Look through the records below for the line holding "index pip: (251, 109)". Write it out exactly, with each following line through the line holding "pinky tip: (264, 157)".

=-=-=

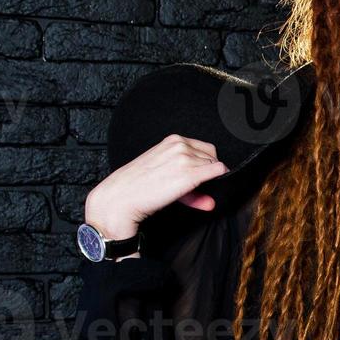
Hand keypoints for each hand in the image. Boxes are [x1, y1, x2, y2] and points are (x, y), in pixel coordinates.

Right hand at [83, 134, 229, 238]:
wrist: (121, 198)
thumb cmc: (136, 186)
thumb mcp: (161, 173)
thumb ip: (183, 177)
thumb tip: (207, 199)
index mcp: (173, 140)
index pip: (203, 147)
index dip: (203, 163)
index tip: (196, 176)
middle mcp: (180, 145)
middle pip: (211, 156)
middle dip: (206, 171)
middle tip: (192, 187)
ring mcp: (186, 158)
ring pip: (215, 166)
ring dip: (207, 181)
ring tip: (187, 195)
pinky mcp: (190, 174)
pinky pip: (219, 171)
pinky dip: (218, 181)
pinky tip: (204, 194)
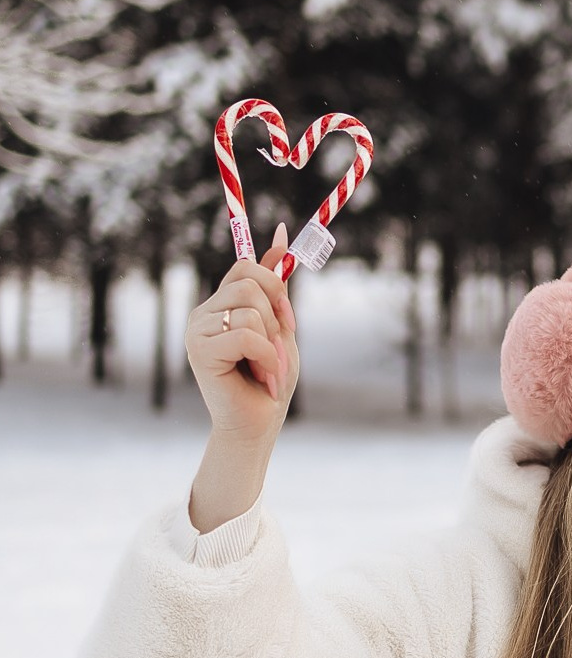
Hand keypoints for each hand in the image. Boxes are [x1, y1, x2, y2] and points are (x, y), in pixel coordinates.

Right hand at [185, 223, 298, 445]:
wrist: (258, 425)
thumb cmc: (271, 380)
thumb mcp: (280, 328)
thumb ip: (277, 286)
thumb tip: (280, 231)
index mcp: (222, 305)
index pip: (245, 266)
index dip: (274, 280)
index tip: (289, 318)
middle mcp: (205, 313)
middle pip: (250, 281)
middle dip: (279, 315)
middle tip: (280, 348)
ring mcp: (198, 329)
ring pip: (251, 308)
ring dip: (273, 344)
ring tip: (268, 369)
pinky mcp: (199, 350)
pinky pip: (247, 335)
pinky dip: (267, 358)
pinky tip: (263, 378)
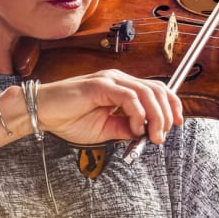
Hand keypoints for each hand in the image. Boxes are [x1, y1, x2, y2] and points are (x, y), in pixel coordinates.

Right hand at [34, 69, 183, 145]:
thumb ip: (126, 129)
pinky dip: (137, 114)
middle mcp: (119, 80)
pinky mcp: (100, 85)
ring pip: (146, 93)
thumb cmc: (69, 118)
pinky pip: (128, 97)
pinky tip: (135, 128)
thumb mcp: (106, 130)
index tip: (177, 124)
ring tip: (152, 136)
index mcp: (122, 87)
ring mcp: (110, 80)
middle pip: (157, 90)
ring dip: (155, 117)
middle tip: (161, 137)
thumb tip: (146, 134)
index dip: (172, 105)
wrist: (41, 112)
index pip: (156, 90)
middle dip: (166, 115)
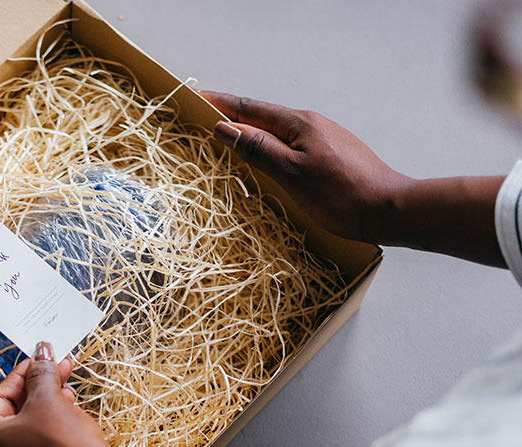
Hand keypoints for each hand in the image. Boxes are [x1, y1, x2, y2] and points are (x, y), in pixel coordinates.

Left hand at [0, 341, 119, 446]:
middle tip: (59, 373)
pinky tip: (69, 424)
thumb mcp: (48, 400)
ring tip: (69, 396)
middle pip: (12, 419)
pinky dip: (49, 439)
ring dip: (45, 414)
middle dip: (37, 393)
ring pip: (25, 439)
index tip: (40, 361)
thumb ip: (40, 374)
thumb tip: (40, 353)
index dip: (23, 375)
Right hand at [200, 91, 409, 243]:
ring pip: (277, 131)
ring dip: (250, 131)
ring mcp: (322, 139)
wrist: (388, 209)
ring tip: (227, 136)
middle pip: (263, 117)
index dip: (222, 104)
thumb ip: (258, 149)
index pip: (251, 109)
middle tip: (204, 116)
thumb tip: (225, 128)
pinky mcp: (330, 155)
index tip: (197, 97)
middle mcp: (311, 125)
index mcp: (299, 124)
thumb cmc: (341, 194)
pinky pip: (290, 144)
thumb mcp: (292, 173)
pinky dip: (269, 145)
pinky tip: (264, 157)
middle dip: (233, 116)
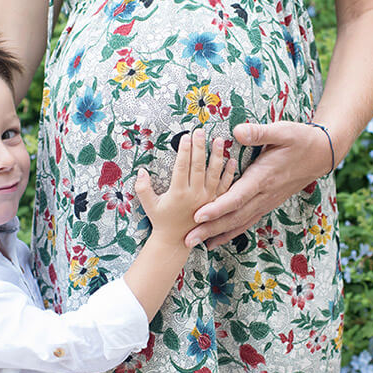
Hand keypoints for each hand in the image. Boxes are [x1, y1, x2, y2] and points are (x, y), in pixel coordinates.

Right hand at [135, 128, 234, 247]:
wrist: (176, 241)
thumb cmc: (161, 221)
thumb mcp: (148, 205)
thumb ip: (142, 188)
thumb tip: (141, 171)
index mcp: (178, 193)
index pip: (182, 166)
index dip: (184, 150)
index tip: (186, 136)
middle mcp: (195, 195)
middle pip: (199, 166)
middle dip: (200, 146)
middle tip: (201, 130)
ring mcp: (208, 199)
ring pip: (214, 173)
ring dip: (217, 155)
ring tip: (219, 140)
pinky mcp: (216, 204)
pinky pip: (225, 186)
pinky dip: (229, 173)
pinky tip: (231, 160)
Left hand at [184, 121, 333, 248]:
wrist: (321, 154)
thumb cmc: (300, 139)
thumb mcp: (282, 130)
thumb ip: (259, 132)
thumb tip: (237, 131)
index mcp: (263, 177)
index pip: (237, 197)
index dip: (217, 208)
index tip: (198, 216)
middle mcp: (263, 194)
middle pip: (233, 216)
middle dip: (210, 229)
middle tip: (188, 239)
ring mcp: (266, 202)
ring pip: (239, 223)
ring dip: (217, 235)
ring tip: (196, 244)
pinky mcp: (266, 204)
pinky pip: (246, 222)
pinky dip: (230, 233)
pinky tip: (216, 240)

=-=-=

> Solution to this exercise:
index pip: (251, 109)
middle tip: (204, 116)
thumb tip: (225, 128)
pinky mcp: (330, 155)
index tip: (197, 97)
middle mcp: (311, 125)
index mcp: (299, 124)
thumb cmc: (341, 194)
pinky pip: (290, 144)
thumb mcp: (292, 173)
pinky dip: (269, 145)
pinky tip: (264, 157)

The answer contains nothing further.